2020

Premières images pour le spectrographe NIRPS

Une image de l’instrument NIRPS et de son système d’optique adaptative. (Crédit: N. Blind/Observatoire de Genève/Consortium NIRPS/ESO)
Une image de l’instrument NIRPS et de son système d’optique adaptative. (Crédit: N. Blind/Observatoire de Genève/Consortium NIRPS/ESO)

Le spectrographe de NIRPS, dont la conception est chapeautée par une équipe de l’Observatoire du Mont-Mégantic (OMM), du Centre d’optique photonique et laser (COPL) et de l’Institut de recherche sur les exoplanètes (iREx), en association avec des ingénieurs de l’Institut Herzberg d’astrophysique du CNRC, a obtenu en août ses toutes premières images en laboratoire, à l’Université Laval.
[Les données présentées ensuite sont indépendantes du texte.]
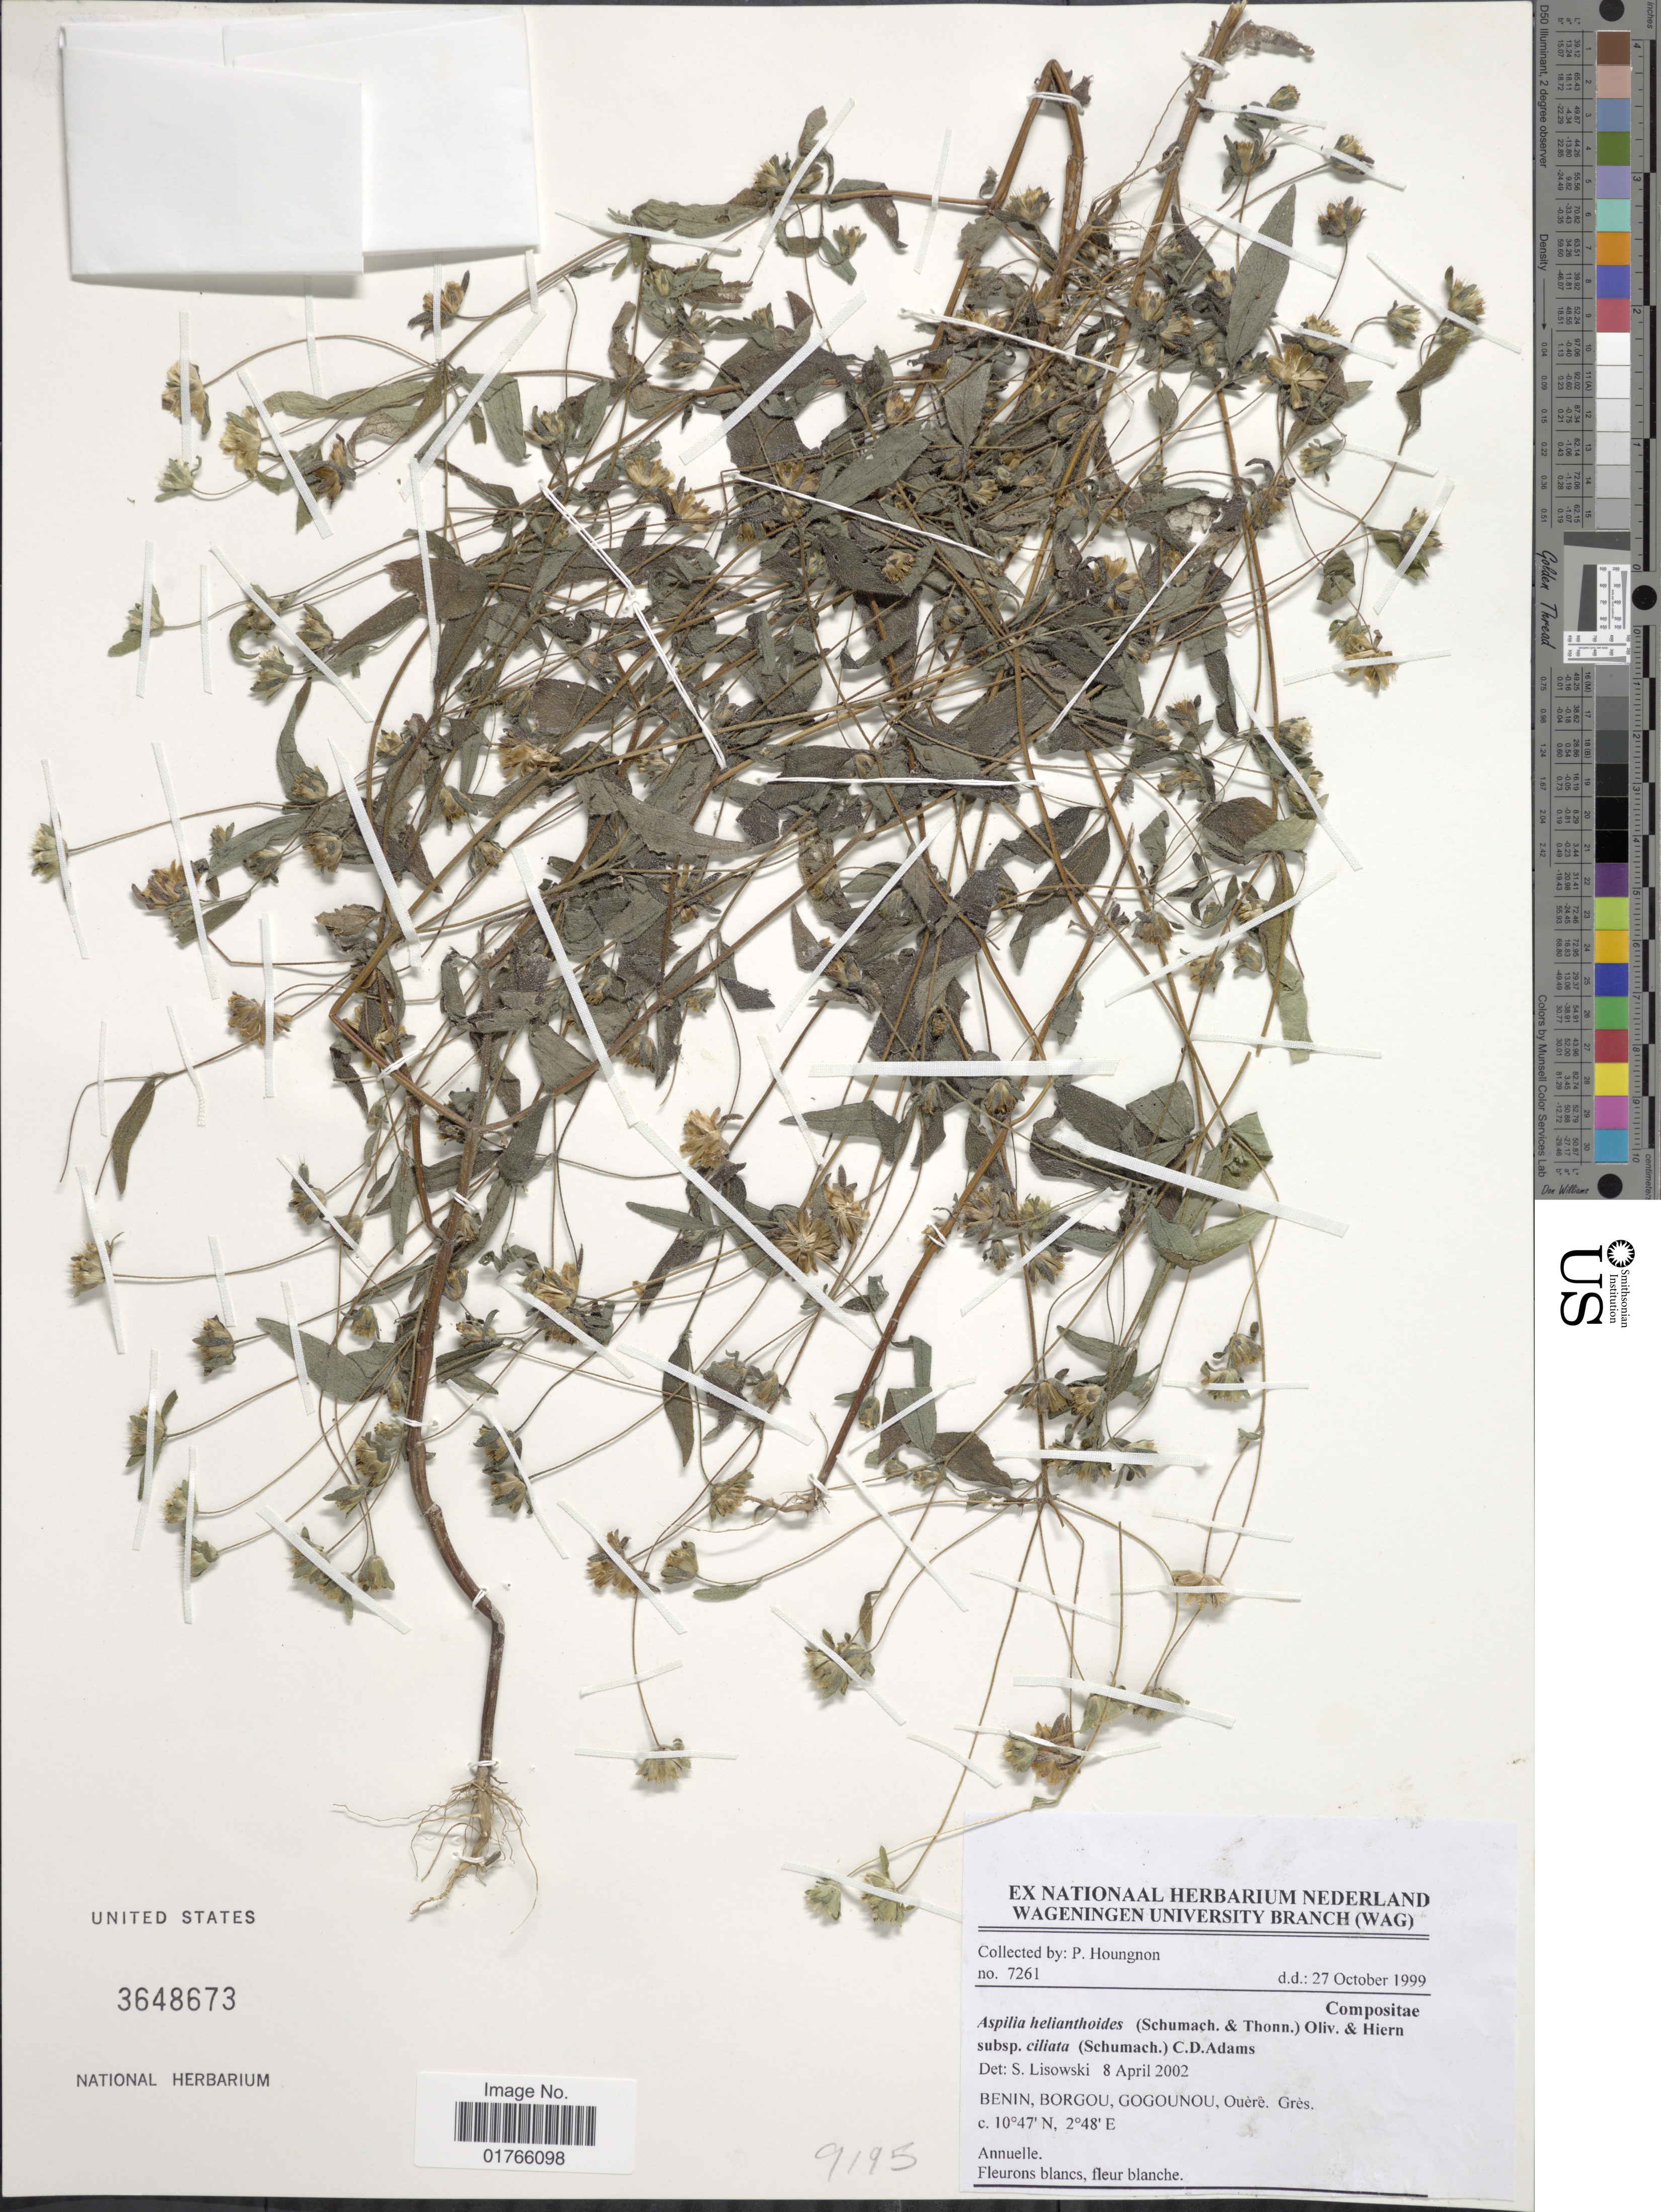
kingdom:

C’est une étape importante avant que cet instrument soit installé au télescope de 3,6 m de La Silla au Chili et puisse débuter son étude des exoplanètes. satellite spatial de la NASA TESS (pour Transiting Exoplanet Survey Satellite) a terminé en juillet dernier sa première mission, après deux ans d’observations continues du ciel.

NIRPS (pour Near InfraRed Planet Searcher) est un spectrographe construit par une collaboration internationale menée par René Doyon, directeur de l’iREx et de l’OMM, et François Bouchy, de l’Observatoire astronomique de l’Université de Genève. Opérant dans le domaine de la lumière infrarouge, il est optimisé pour étudier des exoplanètes de masse similaire à la Terre autour d’étoiles froides. Il sera en opération dès 2021 au télescope de 3,6 mètres de La Silla, au Chili, opéré par l’ESO (European Southern Observatory). 

« Cela fait 5 ans qu’on travaille sur NIRPS, » explique Étienne Artigau, chercheur à l’iREx et responsable scientifique de NIRPS. « C’est très motivant pour l’équipe scientifique de réaliser qu’on n’est plus qu’à quelques mois de se lancer à la recherche d’exoplanètes avec cet instrument. » 

 

Premier cycle thermique

C’est pendant le printemps et une partie de l’été que l’assemblage de l’instrument a été effectué, sous la supervision de Simon Thibault, professeur à l’Université Laval, membre du COPL et membre associé de l’IREx, dans les laboratoires de l’Université Laval. Puis, l’équipe pu amorcer le premier « cycle thermique » de l’instrument, le 31 juillet dernier. Cette étape consiste à rassembler tous les éléments optiques et à les aligner avec une grande précision dans le cryostat, une enceinte qui permet de maintenir l’appareil à une très basse température. 

L’équipe procédant à la fermeture de l’enceinte cryogénique le 31 juillet 2020, dans les laboratoires du Centre d’optique-photonique et laser, à l’Université Laval. De gauche à droite: Lison Malo (iREx, OMM, Université de Montréal), Anne-Sophie Poulin-Girard (COPL, Université Laval), Hugues Auger (COPL, Université Laval) et Philippe Vallée (OMM, Université de Montréal). (Crédit: L. Malo)

Le spectrographe comprend, entre autres, cinq prismes de séléniure de zinc (ZnSe), un matériel optique idéal pour les observations dans l’infrarouge. Il décompose la lumière en un arc-en-ciel infrarouge allant de 0.97 à 1.81µm, une lumière invisible à l’œil nu. 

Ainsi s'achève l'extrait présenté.